После боя Солли был недоволен поведением Коулмена. Посчитал его мальчишеским.

— Ты мог прикончить этого ниггера не в первом раунде, а в четвертом, люди же деньги платили. Но ты этого не сделал. Тебя просят по-хорошему, а ты ноль внимания. Почему, умничка?

— Потому что я с черномазыми нянчиться не желаю.

[75] Вот как он ответил, студент Нью-Йоркского университета, специализирующийся по античной литературе, бывший первый ученик класса, сын покойного Кларенса Силка, оптика, а затем официанта в вагоне-ресторане, филолога-любителя, грамматиста, педанта и знатока Шекспира. Вот насколько он был упрям и скрытен! За что бы ни брался этот цветной выпускник ист-оринджской средней школы, он брался всерьез.

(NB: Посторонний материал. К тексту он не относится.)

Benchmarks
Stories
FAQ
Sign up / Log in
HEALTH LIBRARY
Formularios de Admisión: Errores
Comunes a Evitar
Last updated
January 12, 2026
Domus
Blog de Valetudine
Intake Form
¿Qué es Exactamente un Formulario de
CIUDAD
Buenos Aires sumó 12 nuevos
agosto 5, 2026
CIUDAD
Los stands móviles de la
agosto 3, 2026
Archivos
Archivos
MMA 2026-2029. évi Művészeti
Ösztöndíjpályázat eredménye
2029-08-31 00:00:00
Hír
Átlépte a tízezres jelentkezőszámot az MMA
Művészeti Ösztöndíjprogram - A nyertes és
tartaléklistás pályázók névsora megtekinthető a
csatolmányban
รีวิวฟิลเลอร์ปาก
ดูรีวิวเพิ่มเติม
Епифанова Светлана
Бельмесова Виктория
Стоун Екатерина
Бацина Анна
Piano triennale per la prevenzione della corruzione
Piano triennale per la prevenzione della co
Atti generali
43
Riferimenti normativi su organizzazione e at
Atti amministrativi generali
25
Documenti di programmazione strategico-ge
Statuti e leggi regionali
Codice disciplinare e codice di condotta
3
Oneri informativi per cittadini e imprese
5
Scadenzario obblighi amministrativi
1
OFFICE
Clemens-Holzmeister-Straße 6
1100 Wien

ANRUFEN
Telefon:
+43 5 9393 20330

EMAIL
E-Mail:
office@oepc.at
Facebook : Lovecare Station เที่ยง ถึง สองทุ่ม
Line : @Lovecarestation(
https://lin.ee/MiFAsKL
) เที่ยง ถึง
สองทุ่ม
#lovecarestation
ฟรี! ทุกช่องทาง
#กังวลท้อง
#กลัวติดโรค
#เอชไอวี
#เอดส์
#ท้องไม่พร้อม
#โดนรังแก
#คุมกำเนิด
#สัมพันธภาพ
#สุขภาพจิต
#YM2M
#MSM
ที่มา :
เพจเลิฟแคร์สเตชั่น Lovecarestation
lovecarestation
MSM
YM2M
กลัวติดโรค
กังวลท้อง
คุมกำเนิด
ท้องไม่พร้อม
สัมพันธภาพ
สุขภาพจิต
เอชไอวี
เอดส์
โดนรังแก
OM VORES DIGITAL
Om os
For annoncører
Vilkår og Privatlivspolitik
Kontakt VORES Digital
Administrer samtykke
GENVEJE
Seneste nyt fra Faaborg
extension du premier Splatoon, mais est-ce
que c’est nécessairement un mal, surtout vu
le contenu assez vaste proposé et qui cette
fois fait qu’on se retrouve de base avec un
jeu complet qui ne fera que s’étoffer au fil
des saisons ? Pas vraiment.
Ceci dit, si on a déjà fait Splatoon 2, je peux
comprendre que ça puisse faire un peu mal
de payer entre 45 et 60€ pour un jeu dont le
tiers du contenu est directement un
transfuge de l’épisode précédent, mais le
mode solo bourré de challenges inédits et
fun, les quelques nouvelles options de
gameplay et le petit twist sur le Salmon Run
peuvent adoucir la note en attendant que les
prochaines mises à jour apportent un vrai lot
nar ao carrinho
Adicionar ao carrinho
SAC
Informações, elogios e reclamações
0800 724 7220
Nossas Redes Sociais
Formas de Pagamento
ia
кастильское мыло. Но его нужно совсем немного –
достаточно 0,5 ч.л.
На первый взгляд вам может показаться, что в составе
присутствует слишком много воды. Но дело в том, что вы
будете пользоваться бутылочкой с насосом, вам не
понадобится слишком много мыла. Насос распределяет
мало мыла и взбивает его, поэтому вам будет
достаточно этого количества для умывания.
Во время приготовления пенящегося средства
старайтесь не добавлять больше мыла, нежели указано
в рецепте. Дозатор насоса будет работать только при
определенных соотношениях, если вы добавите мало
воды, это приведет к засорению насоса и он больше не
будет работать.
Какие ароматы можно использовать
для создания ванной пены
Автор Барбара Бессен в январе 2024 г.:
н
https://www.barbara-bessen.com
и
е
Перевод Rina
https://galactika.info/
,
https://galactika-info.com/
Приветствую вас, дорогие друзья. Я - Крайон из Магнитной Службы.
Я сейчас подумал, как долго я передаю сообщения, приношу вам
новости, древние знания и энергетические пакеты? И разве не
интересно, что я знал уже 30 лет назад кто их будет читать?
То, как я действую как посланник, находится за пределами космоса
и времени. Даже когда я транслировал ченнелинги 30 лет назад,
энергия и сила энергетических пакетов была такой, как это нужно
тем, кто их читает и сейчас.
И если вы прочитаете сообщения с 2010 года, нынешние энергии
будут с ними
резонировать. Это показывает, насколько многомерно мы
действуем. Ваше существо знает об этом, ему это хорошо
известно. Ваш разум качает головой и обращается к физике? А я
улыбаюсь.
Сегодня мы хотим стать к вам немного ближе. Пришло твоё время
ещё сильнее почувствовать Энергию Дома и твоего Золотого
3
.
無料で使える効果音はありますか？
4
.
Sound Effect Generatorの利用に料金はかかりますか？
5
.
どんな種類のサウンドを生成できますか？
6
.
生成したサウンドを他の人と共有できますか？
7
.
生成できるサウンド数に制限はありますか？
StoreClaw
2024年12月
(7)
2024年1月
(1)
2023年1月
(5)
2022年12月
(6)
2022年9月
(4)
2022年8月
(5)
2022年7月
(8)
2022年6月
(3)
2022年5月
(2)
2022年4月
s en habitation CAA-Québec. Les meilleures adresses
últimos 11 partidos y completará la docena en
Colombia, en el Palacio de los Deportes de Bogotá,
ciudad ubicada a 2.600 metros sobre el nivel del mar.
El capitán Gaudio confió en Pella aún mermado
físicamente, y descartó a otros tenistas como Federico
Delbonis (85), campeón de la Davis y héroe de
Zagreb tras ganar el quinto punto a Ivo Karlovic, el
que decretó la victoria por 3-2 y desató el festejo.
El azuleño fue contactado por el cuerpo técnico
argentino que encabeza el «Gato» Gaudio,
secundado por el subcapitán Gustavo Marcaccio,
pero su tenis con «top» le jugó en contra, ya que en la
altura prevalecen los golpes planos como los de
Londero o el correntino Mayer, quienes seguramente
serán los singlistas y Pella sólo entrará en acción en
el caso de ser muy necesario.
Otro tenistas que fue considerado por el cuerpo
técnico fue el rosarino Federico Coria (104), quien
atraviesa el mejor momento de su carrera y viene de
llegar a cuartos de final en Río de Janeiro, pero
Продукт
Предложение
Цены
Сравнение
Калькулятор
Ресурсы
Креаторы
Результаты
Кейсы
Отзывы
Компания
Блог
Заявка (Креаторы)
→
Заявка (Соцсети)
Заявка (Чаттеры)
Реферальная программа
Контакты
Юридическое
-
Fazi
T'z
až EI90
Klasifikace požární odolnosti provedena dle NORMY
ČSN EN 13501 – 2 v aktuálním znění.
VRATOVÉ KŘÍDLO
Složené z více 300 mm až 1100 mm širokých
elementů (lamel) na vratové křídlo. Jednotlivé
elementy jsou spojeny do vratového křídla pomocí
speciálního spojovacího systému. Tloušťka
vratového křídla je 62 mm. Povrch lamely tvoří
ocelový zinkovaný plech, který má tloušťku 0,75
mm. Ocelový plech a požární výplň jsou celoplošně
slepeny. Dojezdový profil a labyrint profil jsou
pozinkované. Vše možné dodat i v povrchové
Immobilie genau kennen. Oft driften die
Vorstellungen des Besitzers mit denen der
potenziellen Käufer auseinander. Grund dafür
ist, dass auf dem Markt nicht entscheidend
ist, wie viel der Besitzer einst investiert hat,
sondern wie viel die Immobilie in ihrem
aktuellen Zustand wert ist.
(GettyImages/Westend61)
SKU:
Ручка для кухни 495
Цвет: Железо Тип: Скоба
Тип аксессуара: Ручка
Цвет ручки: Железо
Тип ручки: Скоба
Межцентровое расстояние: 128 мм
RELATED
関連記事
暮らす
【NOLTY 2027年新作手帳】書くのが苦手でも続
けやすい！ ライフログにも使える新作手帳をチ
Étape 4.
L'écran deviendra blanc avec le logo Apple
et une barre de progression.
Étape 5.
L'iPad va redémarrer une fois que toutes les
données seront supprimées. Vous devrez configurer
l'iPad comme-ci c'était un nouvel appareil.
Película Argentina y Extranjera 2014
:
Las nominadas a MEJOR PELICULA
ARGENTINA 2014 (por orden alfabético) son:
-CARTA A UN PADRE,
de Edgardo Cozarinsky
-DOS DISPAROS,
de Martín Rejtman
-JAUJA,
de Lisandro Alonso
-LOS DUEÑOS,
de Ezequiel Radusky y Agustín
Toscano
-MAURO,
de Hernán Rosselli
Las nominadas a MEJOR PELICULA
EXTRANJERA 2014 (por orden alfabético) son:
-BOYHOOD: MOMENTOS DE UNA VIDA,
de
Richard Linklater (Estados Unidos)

Он покончил с боксом из-за Стины. Да, опасный смысл в ее стихотворении он увидел зря — и все- таки по-прежнему был уверен, что в один прекрасный день таинственные силы, питавшие их неистощимый сексуальный пыл, превращавшие их в любовников до того необузданных, что Стина, по-неофитски соединяя самолюбование с самоиронией, на среднезападный манер окрестила их 'парочкой психов', растворят в воздухе его маску прямо у нее на глазах. Как это произойдет, можно ли этому помешать — он не знал. Но бокс тут явно был ни к чему. Узнай она про Силки Силка, сразу же возникли бы вопросы, которые неминуемо навели бы ее на истину. Она знала, что в Ист-Ориндже у него живет мать, дипломированная медсестра и благочестивая прихожанка, что у него есть старший брат, который начал преподавать в седьмых и восьмых классах школы в Асбери-Парке, и сестра, которая скоро получит учительский диплом в Монтклэре, и что раз в месяц их воскресная любовь на Салливан-стрит должна кончиться раньше, потому что Коулмена ждут в Ист-Ориндже к обеду. Она знала, что его отец был оптиком — оптиком, и только, — и даже что Кларенс Силк родился в Джорджии. Коулмен старался не давать ей повода сомневаться в правдивости его рассказов, и, бросив бокс навсегда, он избавился от необходимости лгать даже в этом. Он вообще ни разу Стине не солгал. Он только следовал указанию, которое дал ему док Чизнер по пути в Уэст-Пойнт: если не спросят, сам не говори. Эта тактика уже провела его через флотскую службу.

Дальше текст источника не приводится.